The Australian Government is already developing a government verification service to allow for the verification of documents used for identification, such as a birth certificate, and is addressing health and welfare fraud through the human services smart card initiative. These initiatives appear to be a sensible approach to specific problems. They are attempting to address one specific problem with a specific solution.
However, there has been no publicly available document released about the human services smartcard. The only information about the proposal has been through government press releases and private press briefings. Since the smartcard was first raised by Minister Hockey in early 2005, the Government’s stated objectives for it have expanded well beyond the original purpose of reducing welfare fraud. It is difficult at this stage to comment on whether the Government is proposing to use it as a de facto national identity card. Certainly, it has the potential to be developed as one.
5. Conclusion
The main question arising from any proposal to introduce an identity card is whether its negative impact on the human and legal rights of citizens is sufficiently balanced by the benefits arising from the reduction of the problems it is designed to reduce, such as identity fraud or threats to national security. There are, of course, many other questions relating to the feasibility of the technology proposed and the cost of the scheme but these are beyond the scope of this paper.

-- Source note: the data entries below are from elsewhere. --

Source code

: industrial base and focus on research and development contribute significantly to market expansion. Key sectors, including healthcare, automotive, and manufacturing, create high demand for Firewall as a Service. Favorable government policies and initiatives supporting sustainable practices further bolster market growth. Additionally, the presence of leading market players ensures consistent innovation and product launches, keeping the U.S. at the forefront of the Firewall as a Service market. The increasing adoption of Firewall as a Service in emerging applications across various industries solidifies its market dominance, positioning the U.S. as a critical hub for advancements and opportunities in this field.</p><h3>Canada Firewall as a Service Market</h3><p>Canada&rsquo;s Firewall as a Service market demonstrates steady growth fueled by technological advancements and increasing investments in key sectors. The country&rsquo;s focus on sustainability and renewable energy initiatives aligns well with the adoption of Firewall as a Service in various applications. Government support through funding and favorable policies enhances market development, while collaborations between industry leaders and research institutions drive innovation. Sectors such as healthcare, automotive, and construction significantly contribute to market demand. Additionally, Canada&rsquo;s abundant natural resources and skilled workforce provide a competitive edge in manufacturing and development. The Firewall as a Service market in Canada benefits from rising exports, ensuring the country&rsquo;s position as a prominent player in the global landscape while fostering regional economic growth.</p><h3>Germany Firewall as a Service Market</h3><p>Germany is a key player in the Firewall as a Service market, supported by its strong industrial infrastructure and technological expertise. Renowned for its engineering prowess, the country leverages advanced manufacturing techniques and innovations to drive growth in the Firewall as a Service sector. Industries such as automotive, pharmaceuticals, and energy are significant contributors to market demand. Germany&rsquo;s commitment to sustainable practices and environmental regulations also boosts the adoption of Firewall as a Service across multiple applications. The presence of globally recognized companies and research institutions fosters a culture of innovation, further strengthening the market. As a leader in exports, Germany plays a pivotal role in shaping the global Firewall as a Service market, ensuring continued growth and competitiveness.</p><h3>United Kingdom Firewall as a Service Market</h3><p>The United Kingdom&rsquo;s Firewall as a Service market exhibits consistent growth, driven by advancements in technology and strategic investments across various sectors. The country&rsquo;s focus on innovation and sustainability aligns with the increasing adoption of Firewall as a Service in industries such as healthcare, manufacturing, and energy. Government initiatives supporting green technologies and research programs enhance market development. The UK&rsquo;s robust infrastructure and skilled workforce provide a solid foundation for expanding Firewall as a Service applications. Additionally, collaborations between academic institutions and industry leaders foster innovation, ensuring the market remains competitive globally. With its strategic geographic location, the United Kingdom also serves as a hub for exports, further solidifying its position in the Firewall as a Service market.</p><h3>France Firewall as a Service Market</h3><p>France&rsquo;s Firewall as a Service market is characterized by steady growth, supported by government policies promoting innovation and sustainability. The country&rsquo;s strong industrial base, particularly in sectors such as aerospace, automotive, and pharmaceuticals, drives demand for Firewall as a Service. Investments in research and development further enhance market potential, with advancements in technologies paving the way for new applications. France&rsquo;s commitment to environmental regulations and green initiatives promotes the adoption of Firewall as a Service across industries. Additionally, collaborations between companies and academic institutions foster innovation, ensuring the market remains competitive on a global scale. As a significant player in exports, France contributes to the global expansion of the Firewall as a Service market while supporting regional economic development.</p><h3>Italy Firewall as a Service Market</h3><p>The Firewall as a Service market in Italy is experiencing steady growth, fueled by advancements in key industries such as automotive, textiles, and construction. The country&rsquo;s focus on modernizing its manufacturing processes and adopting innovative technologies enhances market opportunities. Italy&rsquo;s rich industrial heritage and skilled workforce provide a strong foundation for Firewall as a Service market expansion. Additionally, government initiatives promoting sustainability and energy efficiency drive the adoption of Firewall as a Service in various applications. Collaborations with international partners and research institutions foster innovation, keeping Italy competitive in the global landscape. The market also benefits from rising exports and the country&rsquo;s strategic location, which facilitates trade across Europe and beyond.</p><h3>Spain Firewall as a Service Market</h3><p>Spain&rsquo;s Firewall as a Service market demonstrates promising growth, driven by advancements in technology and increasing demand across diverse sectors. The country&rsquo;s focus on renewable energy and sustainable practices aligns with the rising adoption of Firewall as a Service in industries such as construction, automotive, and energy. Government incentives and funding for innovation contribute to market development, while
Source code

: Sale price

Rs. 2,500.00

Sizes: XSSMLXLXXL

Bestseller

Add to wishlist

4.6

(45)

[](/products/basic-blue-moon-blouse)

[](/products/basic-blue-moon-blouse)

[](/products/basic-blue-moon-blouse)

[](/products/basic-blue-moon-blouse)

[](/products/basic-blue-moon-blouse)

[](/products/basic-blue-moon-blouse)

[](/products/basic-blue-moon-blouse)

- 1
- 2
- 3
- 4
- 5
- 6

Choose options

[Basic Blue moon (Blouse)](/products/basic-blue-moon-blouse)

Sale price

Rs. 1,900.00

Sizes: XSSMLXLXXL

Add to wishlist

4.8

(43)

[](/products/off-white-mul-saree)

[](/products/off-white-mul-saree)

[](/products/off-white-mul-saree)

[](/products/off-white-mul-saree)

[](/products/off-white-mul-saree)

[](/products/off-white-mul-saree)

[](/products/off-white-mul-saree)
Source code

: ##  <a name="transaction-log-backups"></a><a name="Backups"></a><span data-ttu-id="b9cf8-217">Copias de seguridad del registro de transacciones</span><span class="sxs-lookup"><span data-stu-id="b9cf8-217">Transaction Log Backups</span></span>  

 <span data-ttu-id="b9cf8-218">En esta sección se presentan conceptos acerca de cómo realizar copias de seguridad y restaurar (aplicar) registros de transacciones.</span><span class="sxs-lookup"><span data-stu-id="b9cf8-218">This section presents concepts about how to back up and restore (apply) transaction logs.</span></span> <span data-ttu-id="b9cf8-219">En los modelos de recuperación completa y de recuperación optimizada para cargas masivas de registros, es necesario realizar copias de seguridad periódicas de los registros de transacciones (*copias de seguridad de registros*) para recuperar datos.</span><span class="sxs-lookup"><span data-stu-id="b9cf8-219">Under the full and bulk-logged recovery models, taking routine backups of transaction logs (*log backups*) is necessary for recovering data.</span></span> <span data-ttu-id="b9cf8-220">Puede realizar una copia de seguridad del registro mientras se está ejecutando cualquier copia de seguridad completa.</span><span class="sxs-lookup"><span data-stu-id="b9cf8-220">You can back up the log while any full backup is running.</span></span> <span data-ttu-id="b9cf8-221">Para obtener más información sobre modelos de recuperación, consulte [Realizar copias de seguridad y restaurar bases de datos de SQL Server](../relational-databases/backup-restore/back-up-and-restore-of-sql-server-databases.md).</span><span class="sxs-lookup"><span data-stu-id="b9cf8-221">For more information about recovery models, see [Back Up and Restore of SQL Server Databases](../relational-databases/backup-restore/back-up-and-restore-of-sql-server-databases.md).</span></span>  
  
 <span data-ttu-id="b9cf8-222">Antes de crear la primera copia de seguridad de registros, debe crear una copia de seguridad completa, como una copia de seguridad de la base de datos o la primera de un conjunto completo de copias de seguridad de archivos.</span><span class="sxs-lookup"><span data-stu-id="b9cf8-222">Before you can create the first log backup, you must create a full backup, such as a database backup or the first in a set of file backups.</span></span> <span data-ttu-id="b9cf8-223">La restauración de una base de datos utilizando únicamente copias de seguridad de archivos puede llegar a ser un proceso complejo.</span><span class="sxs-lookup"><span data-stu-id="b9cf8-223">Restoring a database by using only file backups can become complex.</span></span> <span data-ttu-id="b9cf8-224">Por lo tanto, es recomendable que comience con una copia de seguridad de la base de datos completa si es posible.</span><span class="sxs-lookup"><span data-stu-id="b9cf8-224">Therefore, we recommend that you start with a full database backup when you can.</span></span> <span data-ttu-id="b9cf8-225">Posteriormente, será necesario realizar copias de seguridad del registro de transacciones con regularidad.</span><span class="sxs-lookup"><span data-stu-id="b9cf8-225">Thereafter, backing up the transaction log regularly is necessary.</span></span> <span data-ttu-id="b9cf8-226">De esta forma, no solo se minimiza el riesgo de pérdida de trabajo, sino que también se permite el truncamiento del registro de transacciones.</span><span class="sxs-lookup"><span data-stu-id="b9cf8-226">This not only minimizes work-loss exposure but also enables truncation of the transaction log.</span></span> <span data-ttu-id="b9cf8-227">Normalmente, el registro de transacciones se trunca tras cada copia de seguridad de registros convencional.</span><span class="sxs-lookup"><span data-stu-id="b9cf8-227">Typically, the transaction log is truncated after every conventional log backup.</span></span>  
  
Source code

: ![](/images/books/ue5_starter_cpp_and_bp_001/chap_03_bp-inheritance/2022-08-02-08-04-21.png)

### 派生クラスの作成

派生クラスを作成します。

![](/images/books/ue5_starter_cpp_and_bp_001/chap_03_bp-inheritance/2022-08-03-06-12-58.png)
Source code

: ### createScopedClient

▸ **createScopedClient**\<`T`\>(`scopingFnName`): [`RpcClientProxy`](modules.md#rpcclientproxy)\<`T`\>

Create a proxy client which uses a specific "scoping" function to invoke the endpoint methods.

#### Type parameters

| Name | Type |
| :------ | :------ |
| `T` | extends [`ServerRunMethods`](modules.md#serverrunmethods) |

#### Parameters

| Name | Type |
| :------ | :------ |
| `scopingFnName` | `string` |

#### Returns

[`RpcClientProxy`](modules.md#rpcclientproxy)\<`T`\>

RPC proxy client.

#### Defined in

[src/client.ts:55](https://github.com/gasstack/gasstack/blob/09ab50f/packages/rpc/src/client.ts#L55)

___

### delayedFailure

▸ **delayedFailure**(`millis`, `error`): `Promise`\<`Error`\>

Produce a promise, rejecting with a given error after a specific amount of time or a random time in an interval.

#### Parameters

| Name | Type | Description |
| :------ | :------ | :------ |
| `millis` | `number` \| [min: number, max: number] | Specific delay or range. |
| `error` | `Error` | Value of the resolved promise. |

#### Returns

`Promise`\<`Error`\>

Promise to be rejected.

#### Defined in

The Australia Government appears to have deferred consideration of an identity card scheme similar to that introduced in the UK which is probably wise, given the criticisms of the UK model and the Australian Government’s current, vaguely stated, objective of ensuring national security. The primary aim of the UK Government appears to have been the introduction of a scheme which enhances its ability to identify and record what its citizens do in their lives rather than one which allows people to reliably identify themselves. The LSE assessment of the UK Bill was that the only probable benefits would be in the area of social benefit fraud and in combating illegal workers. As it stands, it would be unlikely to reduce credit card fraud, immigration fraud, terrorism or money‐laundering activities. On the other hand, the UK identity card scheme is likely to significantly undermine citizens’ rights under the Data Protection Act as well as some anti‐discrimination legislation. The Act removes the individual’s right of access and correction, lacks independent oversight of the technical and administrative arrangements, has no limits on how long data will be kept, and makes a presumption that all information collected is accurate.
The Australian Attorney‐General has now removed the identity card debate altogether from the Federal Government’s agenda, at least for the time being, apparently as part of government strategy to proceed with the human services smartcard. Originally proposed as a way to reduce social security fraud, the smartcard is already undergoing function creep and is to be used as a new Medicare Card, for the provision of all government services, for disaster relief and so on.
It is imperative that if a true national identity card is introduced again, the objectives of the scheme are precisely articulated so that there can be an appropriate evaluation of how the identity card would address those objectives. The need for a national identification scheme and identity card will have to be demonstrated compellingly and should not merely be an attempt to use one card to solve a range of identity verification and government fraud issues. The development of the proposed human services smartcard will be watched with interest to see if it is intended to be, or becomes corrupted into being, a national identity card.